Stocks declined in early trading here today on worries about the yen's strength against the dollar, the death of North Korean President Kim Il Sung and lackluster results from the Naples, Italy, summit of industrialized nations.
Kim's death, announced Saturday, and the Group of Seven summit, which ended Sunday, "both were negative" for Tokyo markets "but not tremendously," said Keith Donaldson, equity strategist at Salomon Bros. Asia. "The real crux of the matter still is the yen" and whether it will continue to gain in value against the U.S. dollar, he said.
The 225-stock Nikkei index fell 67.12 points, or 0.3%, to close the morning today at 20,459.39 in light trading. "The market is likely to stay cautious as players try to gauge the effects of a leadership change in North Korea," said Shigeyoshi Fujita, general manager at Cosmo Securities.
The dollar, meanwhile, was trading at midmorning today at 98.32 yen, down 0.21 yen from Friday's Tokyo close but up 0.22 yen from Friday's close in New York.

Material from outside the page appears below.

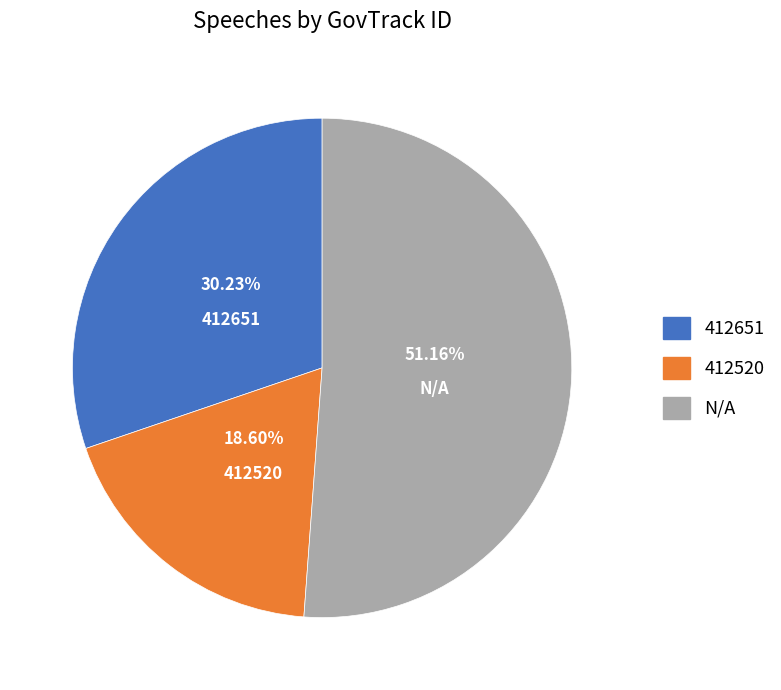

Do N/A and 412520 together represent more than half of the pie?

Yes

At one point earlier today, the dollar hit a new worldwide low of 97.60 yen in Sydney, Australia. It also dipped to 97.90 yen in the Tokyo market this morning before recovering some ground on the strength of intervention by the Bank of Japan in support of the yen. The dollar closed morning trading at 98.37 yen, down 0.16 yen from Friday's Tokyo close but up 0.27 yen from Friday's close in New York.
The death of Kim "raises the specter of some political instability for the region," Donaldson said, "but I don't think people are overly concerned."
The impact on the Tokyo stock market is also limited, he said, by the tendency of investors to treat the dollar as a "safe haven" during times of international instability.
"As long as there's no more negative news from Korea, the (value of the) yen is more likely to have an impact on the (stock) market than North Korea," he said.
Kim's death may be seen as a negative factor for the Tokyo stock market because it ends hopes for an early summit meeting between the presidents of North Korea and South Korea, and could delay other efforts to ease tensions over Pyongyang's nuclear program, said Geoffrey Barker, an analyst at Baring Securities Ltd.
But there also is a "compensating factor" in that there may be "a period of introversion in North Korea," he said. "I would think that having a fight with the United States or pushing the nuclear issue would go on the back burner for a while. So I think this is not a key point. We're not going to need to worry about it."
The G-7 summit in Naples was marked by "an immense amount of complacency" by the various leaders, but its limited results produced "very little disappointment in the markets because there was so little expectation," Barker said. "The Japanese market is off a little, but we're not talking about major disappointment."